Segment Start: Data for this task

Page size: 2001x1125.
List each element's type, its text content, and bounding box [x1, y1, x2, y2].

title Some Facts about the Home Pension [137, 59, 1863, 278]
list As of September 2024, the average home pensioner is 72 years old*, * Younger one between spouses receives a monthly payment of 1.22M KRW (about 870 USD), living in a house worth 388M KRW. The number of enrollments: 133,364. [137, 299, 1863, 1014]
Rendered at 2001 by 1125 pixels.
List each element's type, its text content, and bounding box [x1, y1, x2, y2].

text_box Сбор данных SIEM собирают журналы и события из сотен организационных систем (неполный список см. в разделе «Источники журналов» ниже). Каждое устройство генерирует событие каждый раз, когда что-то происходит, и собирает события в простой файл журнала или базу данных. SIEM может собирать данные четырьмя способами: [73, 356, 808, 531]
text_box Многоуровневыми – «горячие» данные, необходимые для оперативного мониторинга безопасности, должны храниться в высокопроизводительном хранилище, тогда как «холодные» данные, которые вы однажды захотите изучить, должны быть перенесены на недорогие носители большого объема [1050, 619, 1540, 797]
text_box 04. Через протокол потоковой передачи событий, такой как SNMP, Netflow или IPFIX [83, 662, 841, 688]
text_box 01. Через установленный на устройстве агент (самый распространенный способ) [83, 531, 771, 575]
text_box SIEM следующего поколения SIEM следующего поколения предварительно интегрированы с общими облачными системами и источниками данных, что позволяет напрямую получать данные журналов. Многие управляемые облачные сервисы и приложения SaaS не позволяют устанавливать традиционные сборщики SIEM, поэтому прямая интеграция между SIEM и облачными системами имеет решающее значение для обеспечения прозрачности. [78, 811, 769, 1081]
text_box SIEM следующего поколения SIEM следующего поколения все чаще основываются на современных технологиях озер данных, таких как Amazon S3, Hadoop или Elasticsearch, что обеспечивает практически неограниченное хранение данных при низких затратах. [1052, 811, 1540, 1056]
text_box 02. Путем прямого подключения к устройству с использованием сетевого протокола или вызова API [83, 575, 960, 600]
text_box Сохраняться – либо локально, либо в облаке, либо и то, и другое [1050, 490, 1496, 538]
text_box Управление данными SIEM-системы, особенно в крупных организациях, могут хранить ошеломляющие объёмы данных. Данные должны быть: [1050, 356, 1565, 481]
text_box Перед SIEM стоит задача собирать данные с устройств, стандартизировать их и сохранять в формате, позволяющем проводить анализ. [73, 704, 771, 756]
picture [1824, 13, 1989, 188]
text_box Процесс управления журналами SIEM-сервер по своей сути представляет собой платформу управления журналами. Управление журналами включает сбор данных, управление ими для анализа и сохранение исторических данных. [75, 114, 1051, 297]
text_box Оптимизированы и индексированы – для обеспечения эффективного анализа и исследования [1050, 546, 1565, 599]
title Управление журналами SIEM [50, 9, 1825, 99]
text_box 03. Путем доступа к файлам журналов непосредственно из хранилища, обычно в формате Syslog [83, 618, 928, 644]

Segment End: Data for this task

Your goal -
Everything in the records should be written out again exactly.

Exercise answer -
Page size: 2001x1125.
List each element's type, its text content, and bounding box [x1, y1, x2, y2].

title Some Facts about the Home Pension [137, 59, 1863, 278]
list As of September 2024, the average home pensioner is 72 years old*, * Younger one between spouses receives a monthly payment of 1.22M KRW (about 870 USD), living in a house worth 388M KRW. The number of enrollments: 133,364. [137, 299, 1863, 1014]
Rendered at 2001 by 1125 pixels.
List each element's type, its text content, and bounding box [x1, y1, x2, y2].

text_box Сбор данных SIEM собирают журналы и события из сотен организационных систем (неполный список см. в разделе «Источники журналов» ниже). Каждое устройство генерирует событие каждый раз, когда что-то происходит, и собирает события в простой файл журнала или базу данных. SIEM может собирать данные четырьмя способами: [73, 356, 808, 531]
text_box Многоуровневыми – «горячие» данные, необходимые для оперативного мониторинга безопасности, должны храниться в высокопроизводительном хранилище, тогда как «холодные» данные, которые вы однажды захотите изучить, должны быть перенесены на недорогие носители большого объема [1050, 619, 1540, 797]
text_box 04. Через протокол потоковой передачи событий, такой как SNMP, Netflow или IPFIX [83, 662, 841, 688]
text_box 01. Через установленный на устройстве агент (самый распространенный способ) [83, 531, 771, 575]
text_box SIEM следующего поколения SIEM следующего поколения предварительно интегрированы с общими облачными системами и источниками данных, что позволяет напрямую получать данные журналов. Многие управляемые облачные сервисы и приложения SaaS не позволяют устанавливать традиционные сборщики SIEM, поэтому прямая интеграция между SIEM и облачными системами имеет решающее значение для обеспечения прозрачности. [78, 811, 769, 1081]
text_box SIEM следующего поколения SIEM следующего поколения все чаще основываются на современных технологиях озер данных, таких как Amazon S3, Hadoop или Elasticsearch, что обеспечивает практически неограниченное хранение данных при низких затратах. [1052, 811, 1540, 1056]
text_box 02. Путем прямого подключения к устройству с использованием сетевого протокола или вызова API [83, 575, 960, 600]
text_box Сохраняться – либо локально, либо в облаке, либо и то, и другое [1050, 490, 1496, 538]
text_box Управление данными SIEM-системы, особенно в крупных организациях, могут хранить ошеломляющие объёмы данных. Данные должны быть: [1050, 356, 1565, 481]
text_box Перед SIEM стоит задача собирать данные с устройств, стандартизировать их и сохранять в формате, позволяющем проводить анализ. [73, 704, 771, 756]
picture [1824, 13, 1989, 188]
text_box Процесс управления журналами SIEM-сервер по своей сути представляет собой платформу управления журналами. Управление журналами включает сбор данных, управление ими для анализа и сохранение исторических данных. [75, 114, 1051, 297]
text_box Оптимизированы и индексированы – для обеспечения эффективного анализа и исследования [1050, 546, 1565, 599]
title Управление журналами SIEM [50, 9, 1825, 99]
text_box 03. Путем доступа к файлам журналов непосредственно из хранилища, обычно в формате Syslog [83, 618, 928, 644]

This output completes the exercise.